§ **Görev Tanımı**
Aşağıdaki, Kürt ve Alevi konularını ele alan köşe yazısını son cümlesinden itibaren sürdürünüz.

Eser KARAKAŞ
Türkiye’nin çok önemli ve kadim iki konusu var, kürt* konusu ve alevi konusu. Israrla meselesi, meseleleri, sorunları demiyorum çünkü ne kürtler*, ne de aleviler* Türkiye’nin sorunları, meseleleri değillerdir, Türkiye’nin akut, kronik sorunu agresifleşen, devlette ideoloji haline gelmiş türk* milliyetçiliği ve çok benzer bir şekilde Diyanet İşleri Başkanlığı aracılığı ile sünni* inancın devlet içinde resmi ideoloji olarak örgütlenmesidir.
İki hafta önce bu sütunda bir DEM milletvekilleri grubunun İmralı ziyareti sonrası Öcalan’ın görüşleri, demeci paylaşıldı, Öcalan özetle Cumhuriyet kimliğine anayasal, yasal düzeyde Kürt kimliğinin de eklenmesini talep ediyordu.
İşte büyük yanlış bu idi, daha demokratik bir hukuk devleti için istenmesi gereken Anayasa’daki, yasalardaki mevcut etnisite ve inanç kimlik göndermelerinin, neler olduğunu artık anlatmıyorum, çıkarılmasını talep etmek olmalı idi.
Bu yanlışın üzerinden bir, iki gün geçti geçmedi bu kez de CHP Genel Başkanı Özgür Özel alevilerle ilgili ilginç ama ilginç olduğu kadar da yanlış (benim yaklaşımım) bir konuşma yaptı: Şöyle dedi Özel: “Bir Sünni olarak söylüyorum, bu ülkede Alevilerin eşitlik sorunu vardır, bu sorunu görmeyen ahmaktır.Cami ne kadar ibadethane ise Cemevi de o kadar ibadethanedir.”
İşte yaklaşık Öcalan hangi yanlışı yapıyorsa Özgür Özel de aynı yanlışı başka bir kapsamda tekrarlıyor.
Evet kürtlerin de alevilerin de eşitlik sorunu vardır, burada hiçbir anlaşmazlık yoktur mantıklı insanlar arasında ama hem Kürt siyasilerin hem de Türk siyasilerin çok önemli bir bölümü şöyle bir yanlış yapıyorlar. İki yanlıştan bir doğru çıkacağını düşünüyorlar, hayır arkadaşlar, matematikte iki eksi artı edebilir ama toplumda iki yanlış bir doğru etmez, açacağım muradımı.

§ **Sağlanan Veriler**

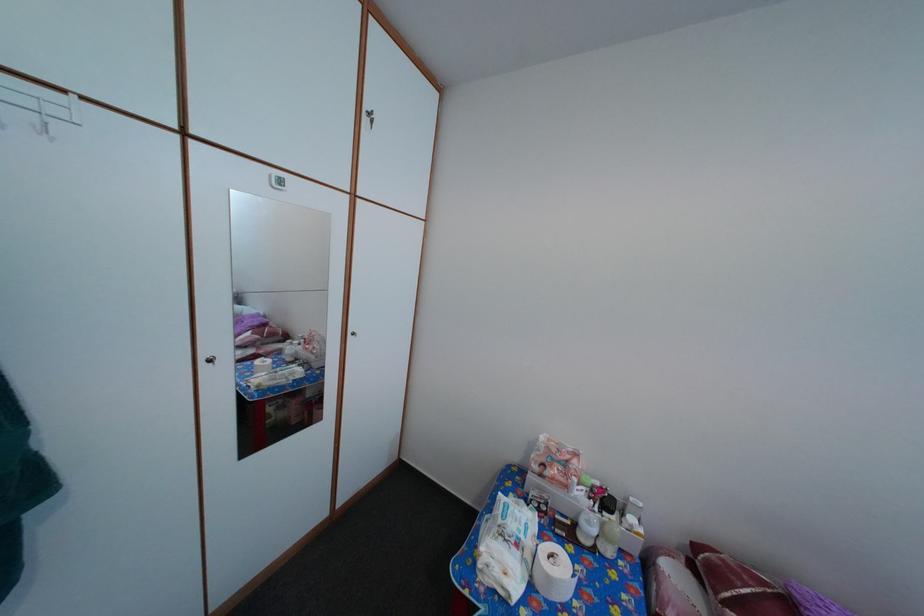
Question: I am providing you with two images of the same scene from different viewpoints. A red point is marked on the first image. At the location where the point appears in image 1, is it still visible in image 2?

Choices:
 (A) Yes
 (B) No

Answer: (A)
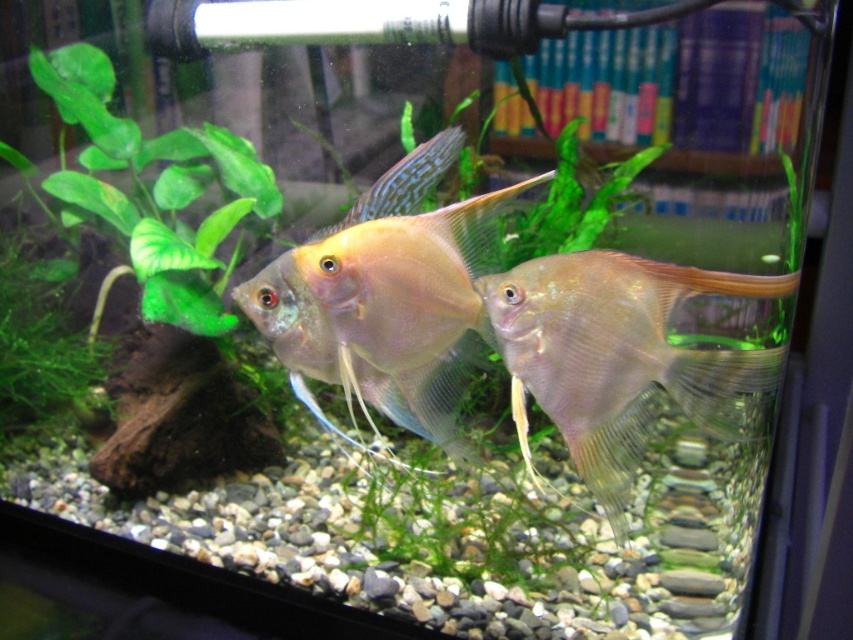
Question: Among these objects, which one is farthest from the camera?

Choices:
 (A) green leafy plant at left
 (B) translucent flesh-colored fish at center
 (C) translucent glass fish at center

Answer: (A)

Question: Estimate the real-world distances between objects in this image. Which object is closer to the translucent glass fish at center?

Choices:
 (A) translucent flesh-colored fish at center
 (B) green leafy plant at left

Answer: (A)

Question: Is translucent flesh-colored fish at center to the right of translucent glass fish at center from the viewer's perspective?

Choices:
 (A) yes
 (B) no

Answer: (A)

Question: Is translucent glass fish at center below green leafy plant at left?

Choices:
 (A) yes
 (B) no

Answer: (A)

Question: Can you confirm if translucent flesh-colored fish at center is positioned above green leafy plant at left?

Choices:
 (A) no
 (B) yes

Answer: (A)

Question: Which point is farther to the camera?

Choices:
 (A) (393, 394)
 (B) (131, 120)

Answer: (B)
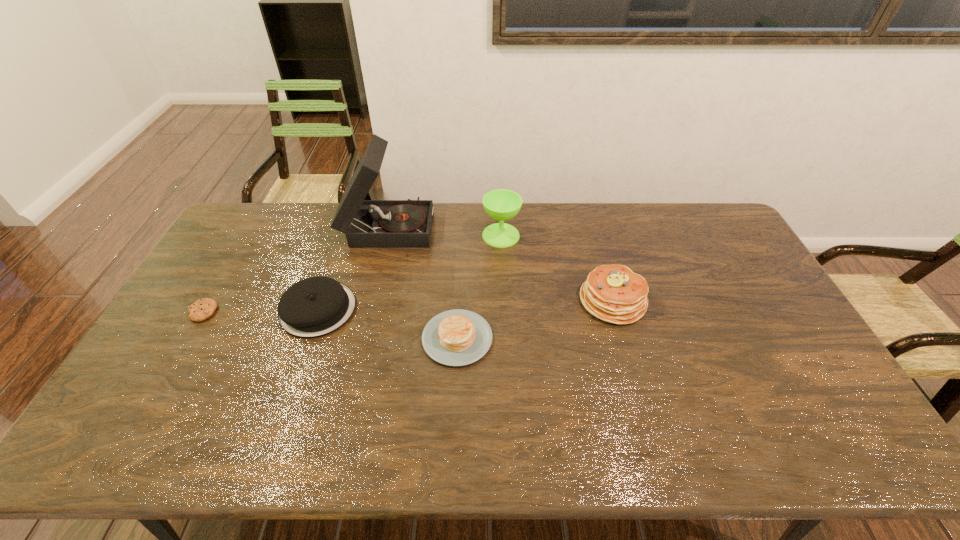
Find the location of a particular element. Image resolution: width=960 pixels, height=540 pixels. the tallest object is located at coordinates (408, 223).

Where is `the fifth shortest object`? The height and width of the screenshot is (540, 960). the fifth shortest object is located at coordinates (501, 204).

Find the location of a particular element. This screenshot has width=960, height=540. the rightmost object is located at coordinates (613, 293).

Locate an element on the screen. The width and height of the screenshot is (960, 540). the tallest pancake is located at coordinates (613, 293).

What are the coordinates of `the leftmost pancake` in the screenshot? It's located at (313, 307).

The height and width of the screenshot is (540, 960). Find the location of `the fourth tallest object`. the fourth tallest object is located at coordinates (313, 307).

Identify the location of the second pancake from left to right. (457, 337).

What are the coordinates of `the shortest pancake` in the screenshot? It's located at (457, 337).

Locate an element on the screen. The height and width of the screenshot is (540, 960). cookie is located at coordinates (202, 309).

This screenshot has width=960, height=540. Identify the location of the shortest object. (202, 309).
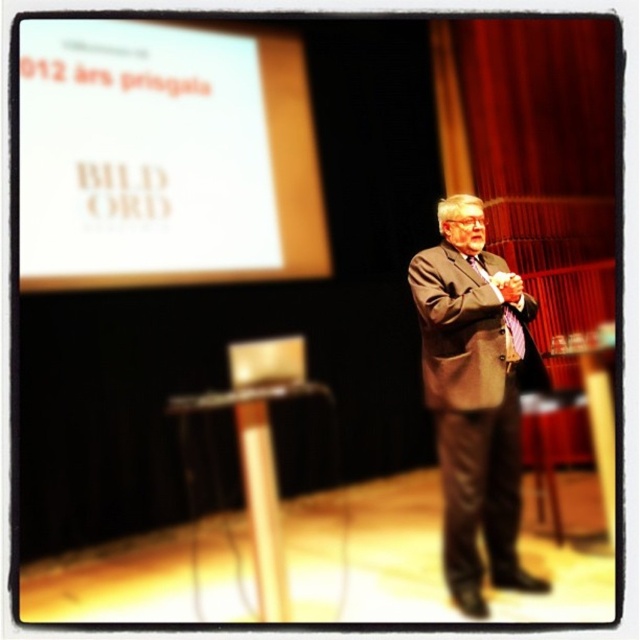
From the picture: You are an audience member sitting in the front row of the stage. You notice two items in the scene that are important for the presentation. The first is the white paper at upper left, and the second is the brown suit at center. Which of these two items is larger in size?

The white paper at upper left is bigger than the brown suit at center.

You are an attendee at the presentation. You notice the white paper at upper left and the brown suit at center. Which object is shorter in height?

The white paper at upper left has a lesser height compared to the brown suit at center, so the white paper at upper left is shorter in height.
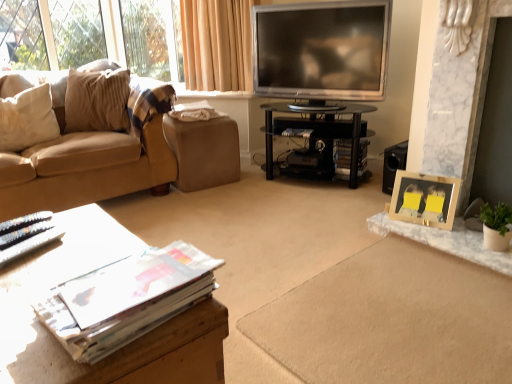
This screenshot has height=384, width=512. I want to click on vacant area that lies to the right of white glossy magazine at lower left, the 3th magazine positioned from the right, so click(x=84, y=237).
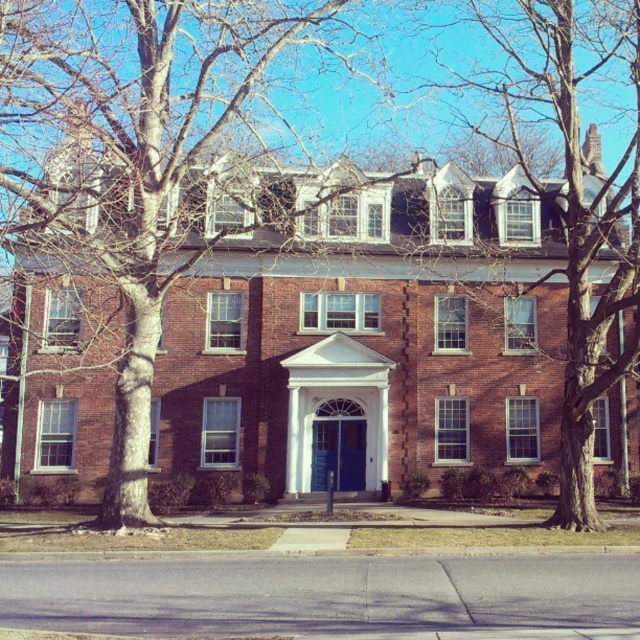
Between bare bark tree at center and bare wood tree at upper right, which one appears on the left side from the viewer's perspective?

Positioned to the left is bare bark tree at center.

Is bare bark tree at center to the left of bare wood tree at upper right from the viewer's perspective?

Indeed, bare bark tree at center is positioned on the left side of bare wood tree at upper right.

Is point (282, 214) in front of point (596, 364)?

That is False.

Where is `bare bark tree at center`? The image size is (640, 640). bare bark tree at center is located at coordinates (136, 161).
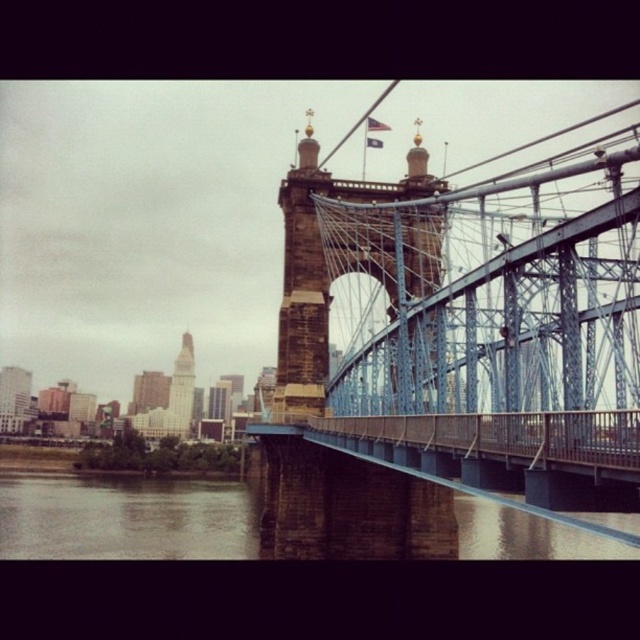
Question: Based on their relative distances, which object is farther from the brown stone river at lower center?

Choices:
 (A) matte glass skyscraper at left
 (B) blue steel suspension bridge at center

Answer: (A)

Question: Which point is closer to the camera taking this photo?

Choices:
 (A) (81, 524)
 (B) (451, 481)
 (C) (193, 362)
 (D) (4, 392)

Answer: (B)

Question: Is white glass skyscraper at center-left positioned at the back of matte glass skyscraper at left?

Choices:
 (A) no
 (B) yes

Answer: (A)

Question: Does blue steel suspension bridge at center appear on the right side of brown stone river at lower center?

Choices:
 (A) yes
 (B) no

Answer: (A)

Question: Which point is farther to the camera?

Choices:
 (A) matte glass skyscraper at left
 (B) blue steel suspension bridge at center
 (C) white glass skyscraper at center-left

Answer: (A)

Question: Does brown stone river at lower center have a smaller size compared to white glass skyscraper at center-left?

Choices:
 (A) no
 (B) yes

§ **Sonuç**
Evet doğrudur, Kürtlerin olduğu gibi Alevilerin de bu ülkede eşitlik sorunu vardır ama Alevilerin bu eşitlik sorununu gidermek, aşmak için cemevlerinin de resmi ibadethane statüsü kazanmasını istemek çok saçmadır, aynen Öcalan’ın “Anayasaya Kürt kimliği de girsin” mantığı ile çok fazla paralel bir görüştür, kendine sosyal demokrat diyen bir partinin, CHP’nin Genel Başkanı’nın cemevlerine resmi statü verilmesini talep etmek yerine Camilerin resmi statüsüne karşı çıkması kanımca eşyanın tabiatına çok daha uygundur.
Bence, Özgür Özel bu ifadesinde biraz da kaçamak dövüşmekte ve “resmi ibadethane” yerine sadece “ibadethane” ifadesini kullanmaktadır. Ama bu kullanımın bir anlamı yoktur, cemevleri zaten, isteselerse de istemeseler de ibadethanedir. Alevilerin sadece bir bölümünün, Allah’tan bir bölümü sadece, Prof. İzzettin Doğan grubu, cemevlerine resmi ibadethane statüsü talep etmektedirler. Bu talep yanlış bir taleptir. Biraz risk alıp, üstelik Cumhuriyetin kurucu partisi olma iddiası içinde iseniz, camilerin resmi ibadethane olmaktan çıkarılmasını talep etmelisiniz, Aleviler için gerçek eşitlik ancak böyle sağlanabilir, camilerin resmi ibadethane statüsü yanlıştır, bu yanlış başka bir yanlışla, cemevlerinin de resmi ibadethane statüsü almaları ile çözülemez, yazının başından beri ifade ediyorum, iki yanlış bir doğru etmez.
Aslında işin özü Diyanet İşleri Başkanlığının (DİB) anayasal, yasal, mali (finansman biçimi) yapısıdır. Alevilerin eşitlik sorununu DİB’i tartışmaya açmadan masaya yatırmak tamamen anlamsızdır, beyhudedir.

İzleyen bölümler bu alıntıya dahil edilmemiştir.